Stored data entries
════════════════
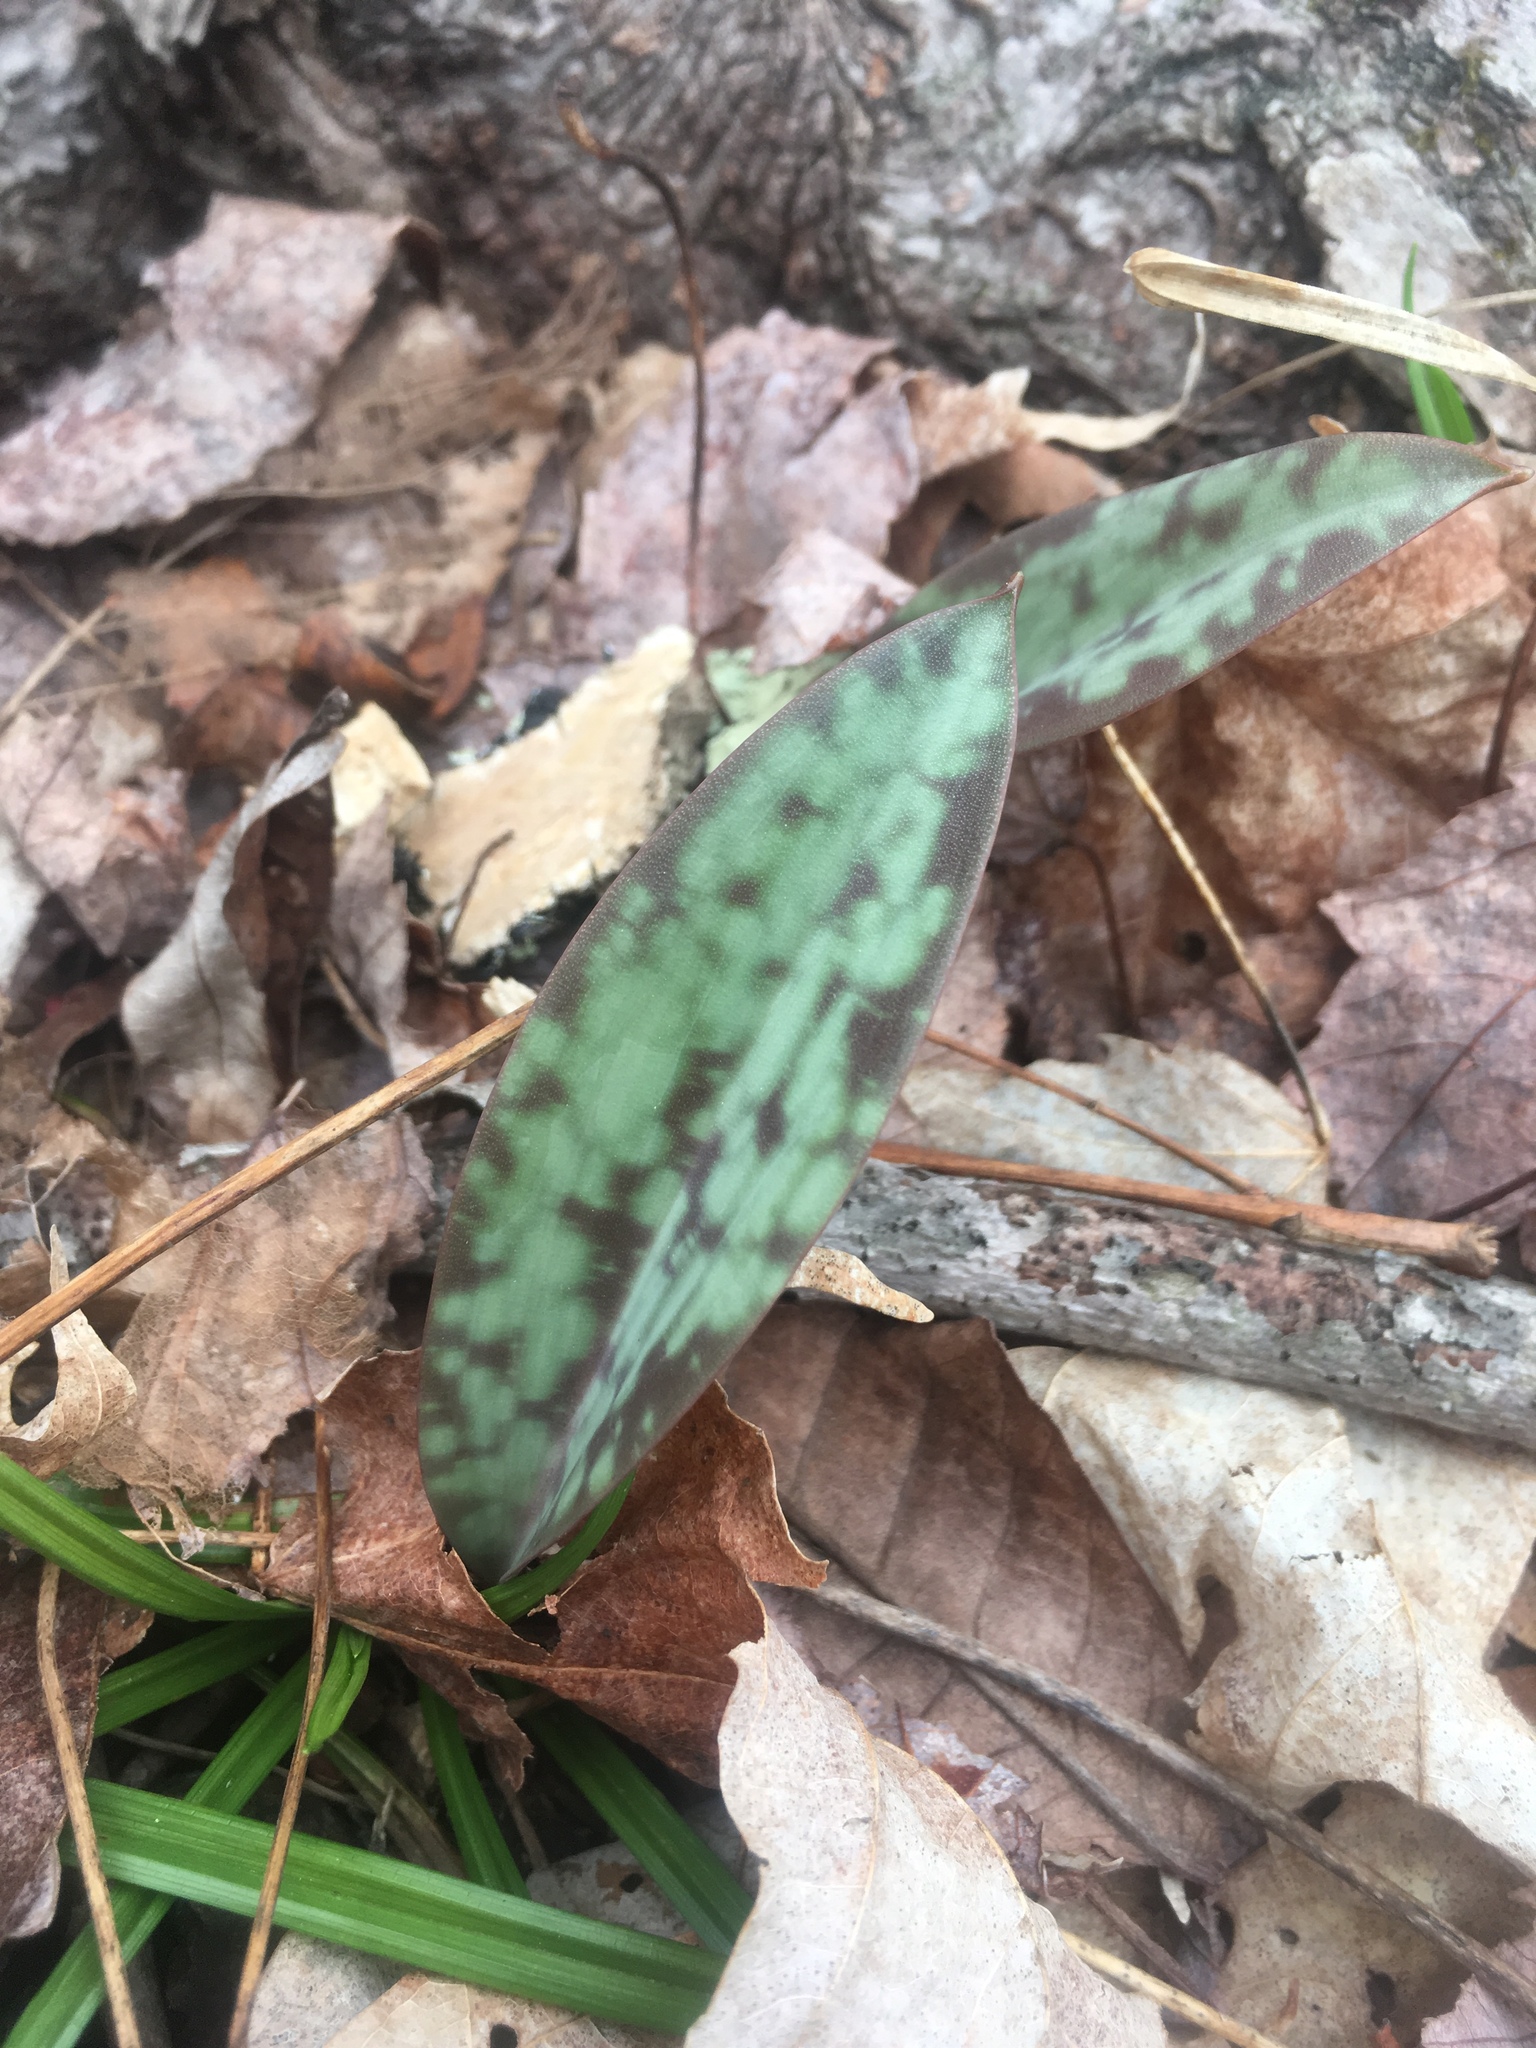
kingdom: Plantae
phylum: Tracheophyta
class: Liliopsida
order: Liliales
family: Liliaceae
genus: Erythronium
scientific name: Erythronium americanum
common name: Yellow adder's-tongue
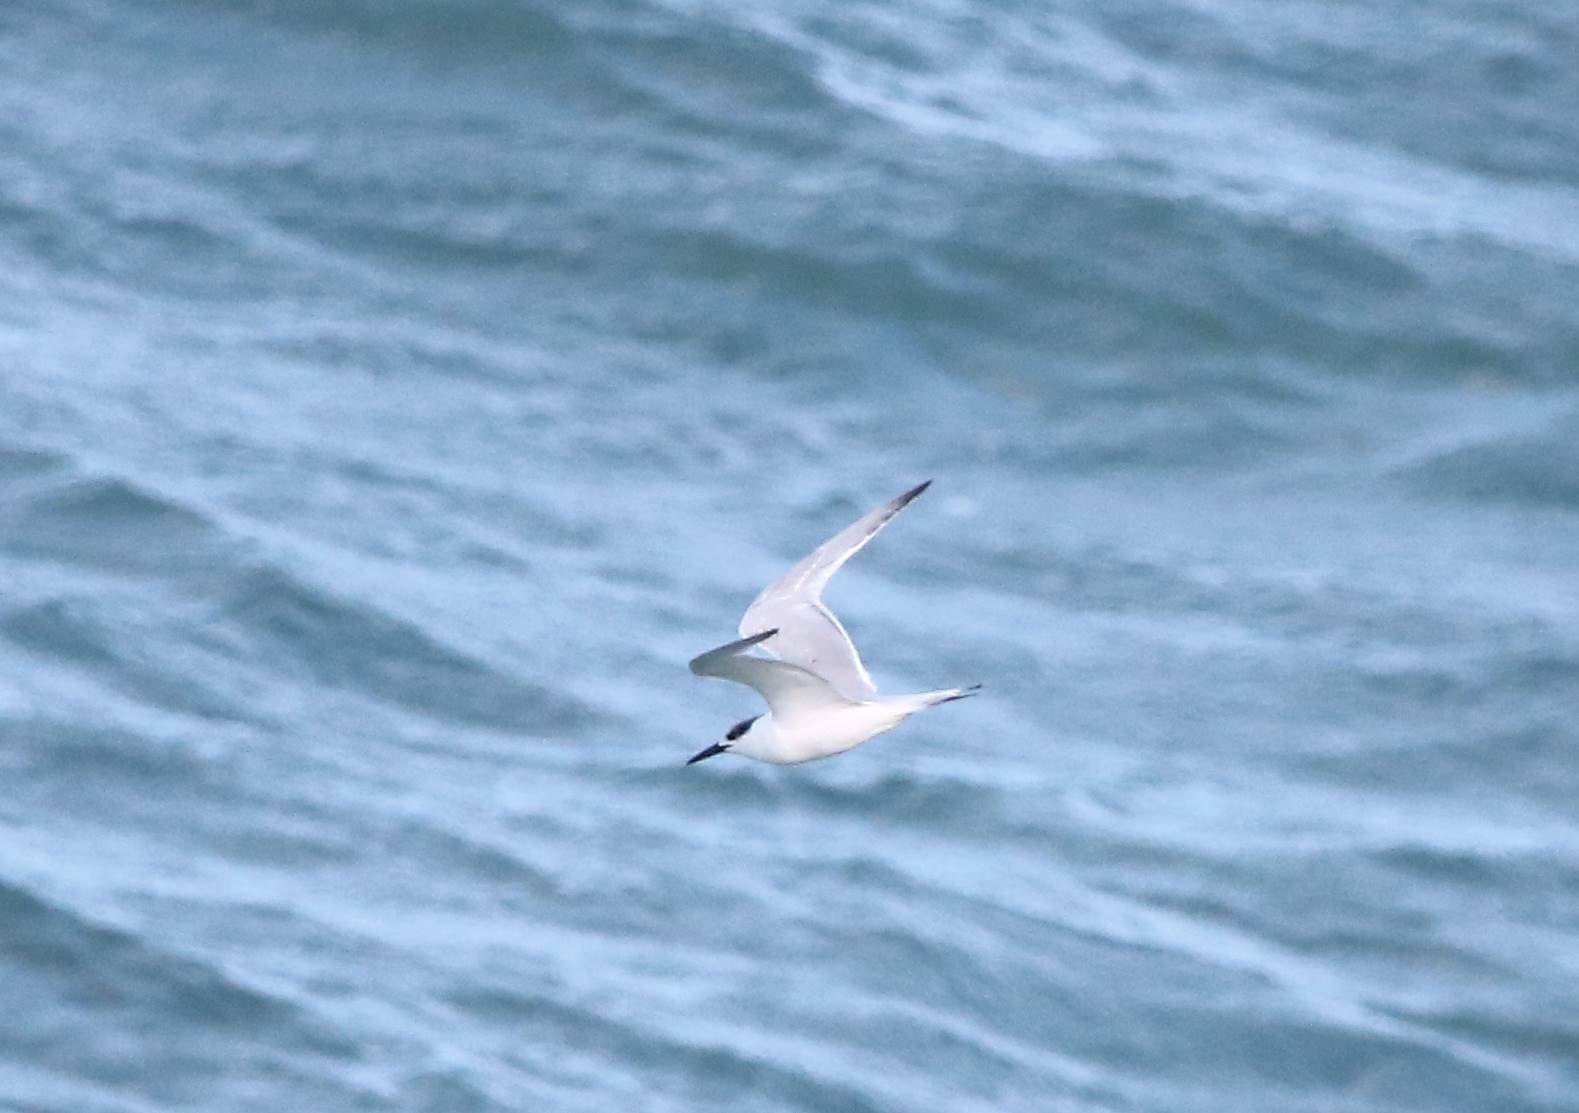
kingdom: Animalia
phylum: Chordata
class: Aves
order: Charadriiformes
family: Laridae
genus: Thalasseus
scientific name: Thalasseus sandvicensis
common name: Sandwich tern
════════════════
**SHORT TASK**.
Print every line of the data above word for word. Leave out the pictures.

**SOLUTION**.
kingdom: Plantae
phylum: Tracheophyta
class: Liliopsida
order: Liliales
family: Liliaceae
genus: Erythronium
scientific name: Erythronium americanum
common name: Yellow adder's-tongue
kingdom: Animalia
phylum: Chordata
class: Aves
order: Charadriiformes
family: Laridae
genus: Thalasseus
scientific name: Thalasseus sandvicensis
common name: Sandwich tern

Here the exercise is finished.